I spent entire days at the library, devouring every single science fiction and mystery on the shelf. I would get a pile of books and sit there in the big chair and just get lost. I didn’t care if it was nice out or what was going on. I just wanted to read and learn how to write. In school, I was lucky enough to have some great English teachers that recognized my love of reading and really pushed me into writing. Miss Pszenny, Miss Githens, Miss Coleman, Mr. Breitenstein. I sometimes wonder where they are now. I want to say to them, “hey, look! I’m still writing! Thanks for the push!”

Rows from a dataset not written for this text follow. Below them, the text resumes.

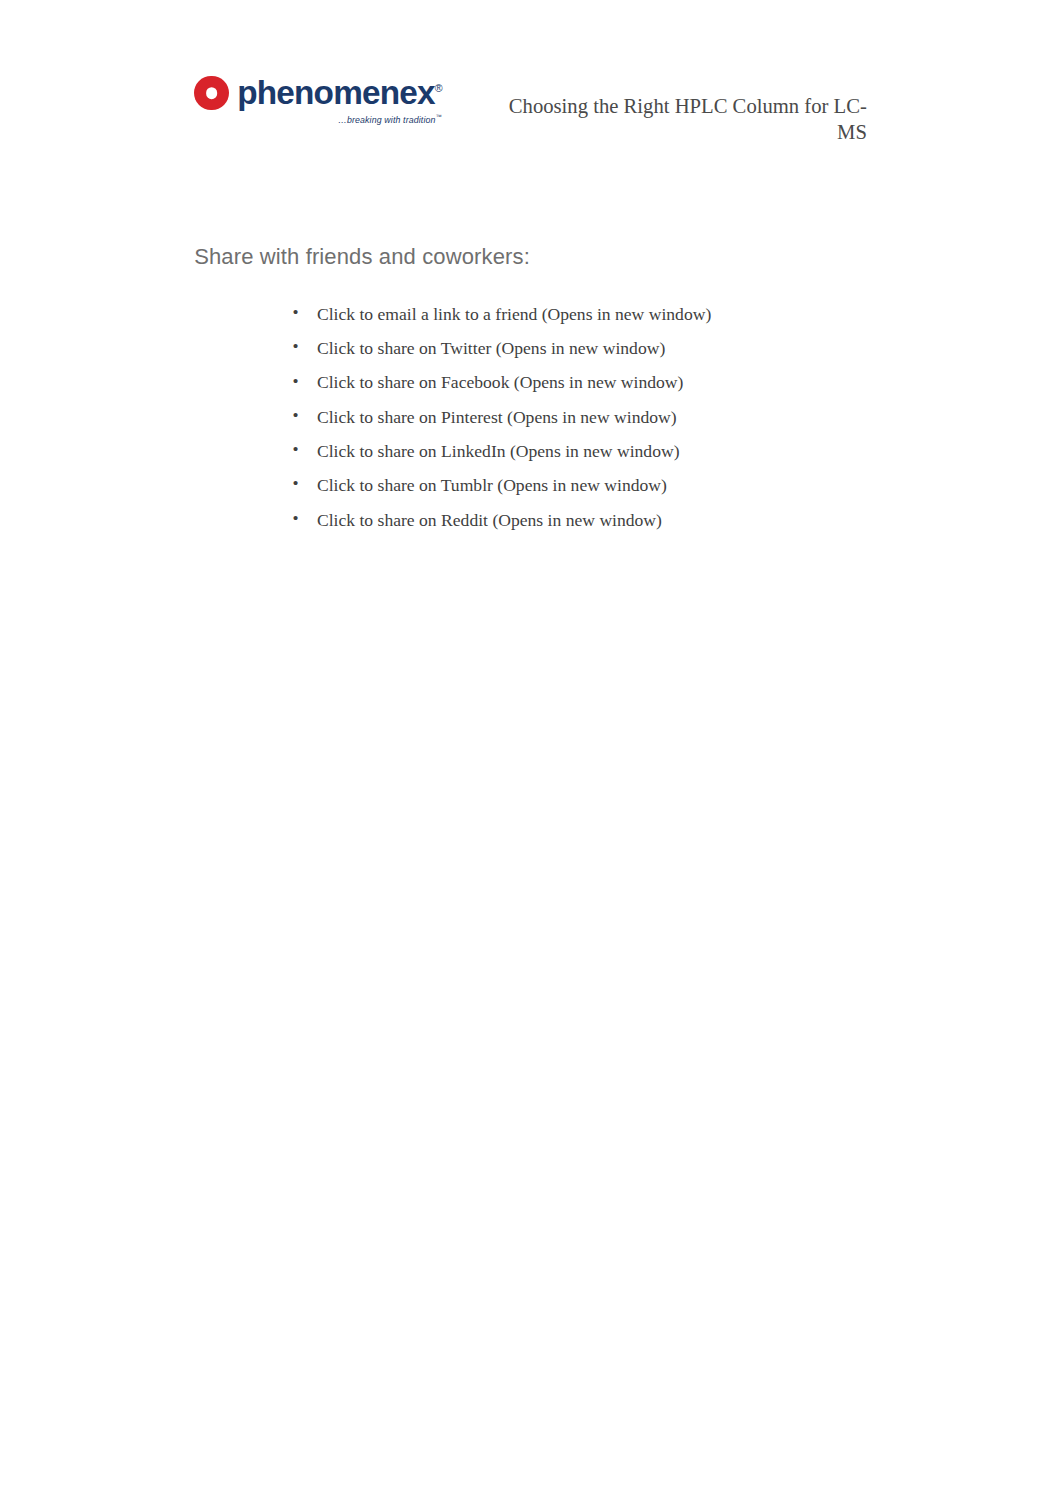phenomenex®
…breaking with tradition™
Choosing the Right HPLC Column for LC-MS
Share with friends and coworkers:
Click to email a link to a friend (Opens in new window)
Click to share on Twitter (Opens in new window)
Click to share on Facebook (Opens in new window)
Click to share on Pinterest (Opens in new window)
Click to share on LinkedIn (Opens in new window)
Click to share on Tumblr (Opens in new window)
Click to share on Reddit (Opens in new window)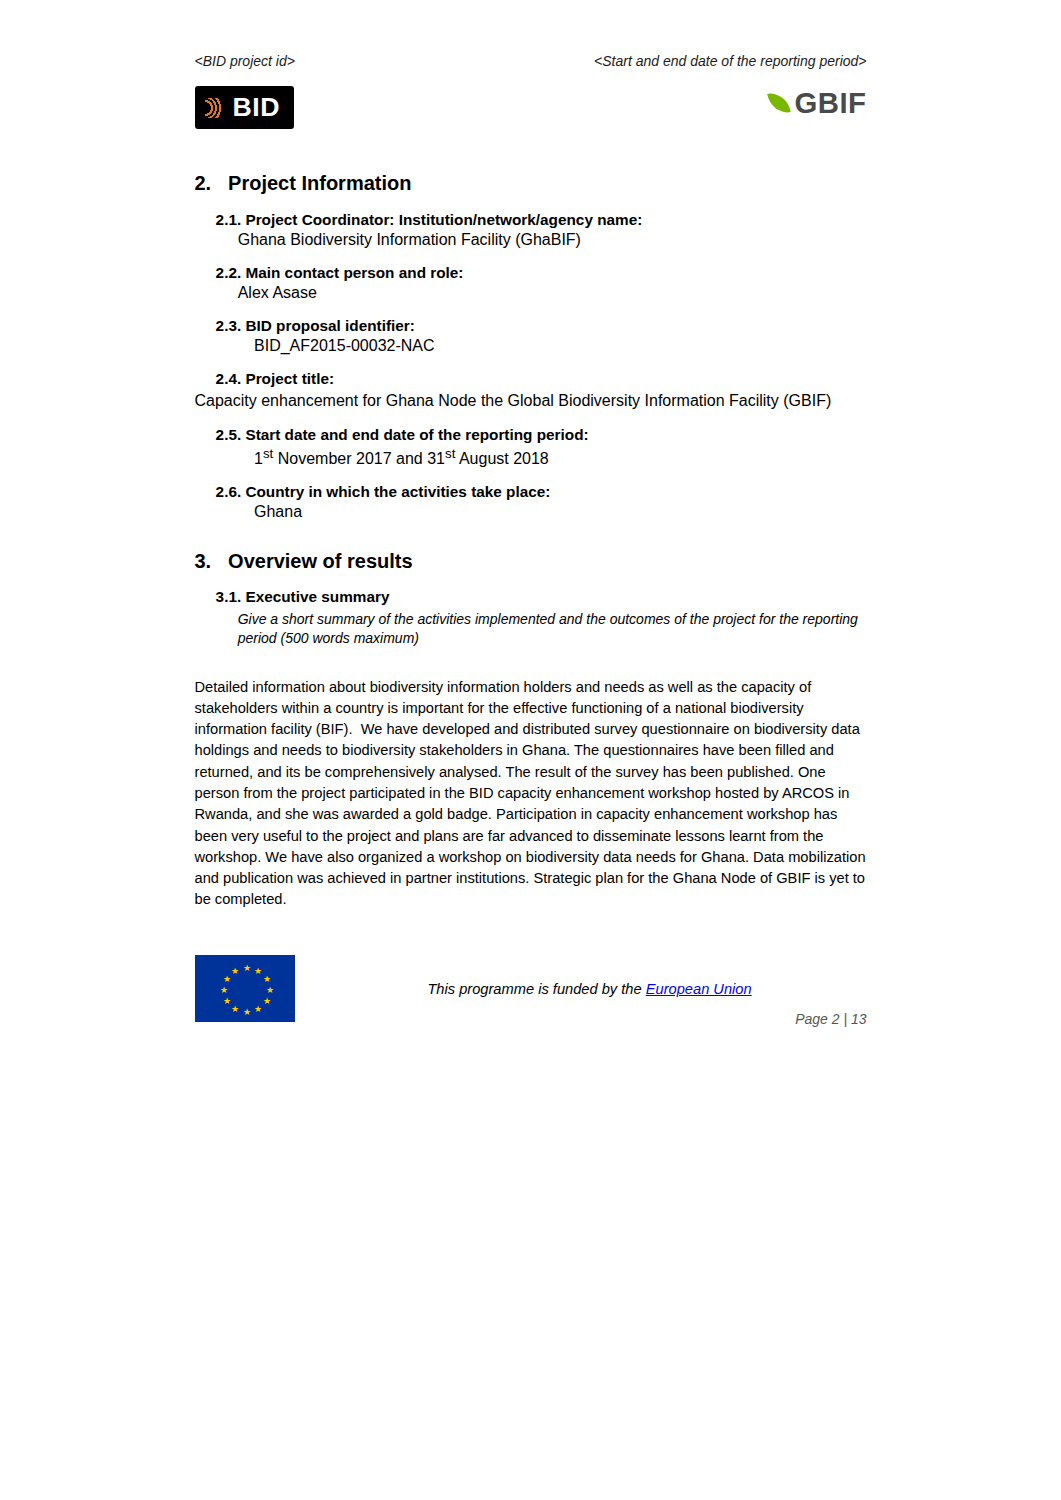<BID project id> <Start and end date of the reporting period>
BID
GBIF
2. Project Information
2.1. Project Coordinator: Institution/network/agency name:
Ghana Biodiversity Information Facility (GhaBIF)
2.2. Main contact person and role:
Alex Asase
2.3. BID proposal identifier:
BID_AF2015-00032-NAC
2.4. Project title:
Capacity enhancement for Ghana Node the Global Biodiversity Information Facility (GBIF)
2.5. Start date and end date of the reporting period:
1st November 2017 and 31st August 2018
2.6. Country in which the activities take place:
Ghana
3. Overview of results
3.1. Executive summary
Give a short summary of the activities implemented and the outcomes of the project for the reporting period (500 words maximum)
Detailed information about biodiversity information holders and needs as well as the capacity of stakeholders within a country is important for the effective functioning of a national biodiversity information facility (BIF). We have developed and distributed survey questionnaire on biodiversity data holdings and needs to biodiversity stakeholders in Ghana. The questionnaires have been filled and returned, and its be comprehensively analysed. The result of the survey has been published. One person from the project participated in the BID capacity enhancement workshop hosted by ARCOS in Rwanda, and she was awarded a gold badge. Participation in capacity enhancement workshop has been very useful to the project and plans are far advanced to disseminate lessons learnt from the workshop. We have also organized a workshop on biodiversity data needs for Ghana. Data mobilization and publication was achieved in partner institutions. Strategic plan for the Ghana Node of GBIF is yet to be completed.
★ ★ ★ ★ ★ ★ ★ ★ ★ ★ ★ ★
This programme is funded by the European Union
Page 2 | 13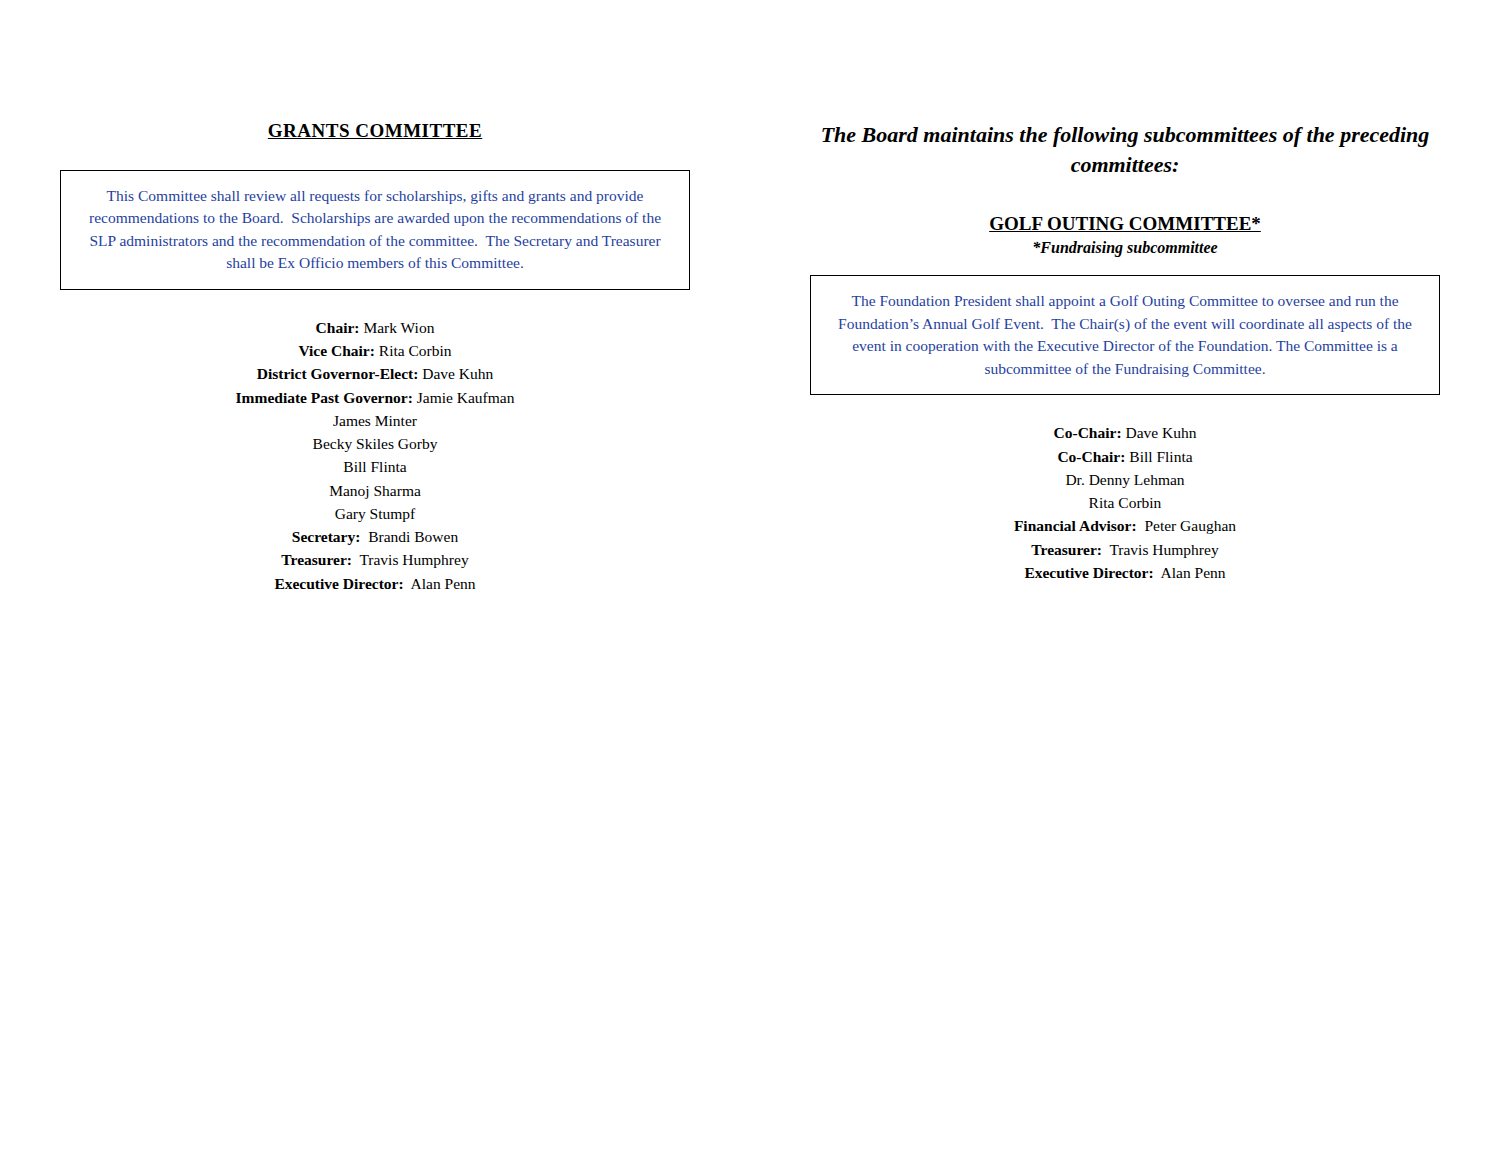GRANTS COMMITTEE
This Committee shall review all requests for scholarships, gifts and grants and provide recommendations to the Board. Scholarships are awarded upon the recommendations of the SLP administrators and the recommendation of the committee. The Secretary and Treasurer shall be Ex Officio members of this Committee.
Chair: Mark Wion
Vice Chair: Rita Corbin
District Governor-Elect: Dave Kuhn
Immediate Past Governor: Jamie Kaufman
James Minter
Becky Skiles Gorby
Bill Flinta
Manoj Sharma
Gary Stumpf
Secretary: Brandi Bowen
Treasurer: Travis Humphrey
Executive Director: Alan Penn
The Board maintains the following subcommittees of the preceding committees:
GOLF OUTING COMMITTEE*
*Fundraising subcommittee
The Foundation President shall appoint a Golf Outing Committee to oversee and run the Foundation’s Annual Golf Event. The Chair(s) of the event will coordinate all aspects of the event in cooperation with the Executive Director of the Foundation. The Committee is a subcommittee of the Fundraising Committee.
Co-Chair: Dave Kuhn
Co-Chair: Bill Flinta
Dr. Denny Lehman
Rita Corbin
Financial Advisor: Peter Gaughan
Treasurer: Travis Humphrey
Executive Director: Alan Penn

So, I write because I love to read. I write because I want to leave something behind when I go (and I can’t draw or sing). I write because it keeps me connected to everything and everyone else. Not just the people around me but the people I write and read about. I write because writing explains the world, or invents new worlds that have to be explained. I write because it sure as hell beats working for a living.
But mostly, I write because Rob Petrie did. And because I want to be married to Mary Tyler Moore.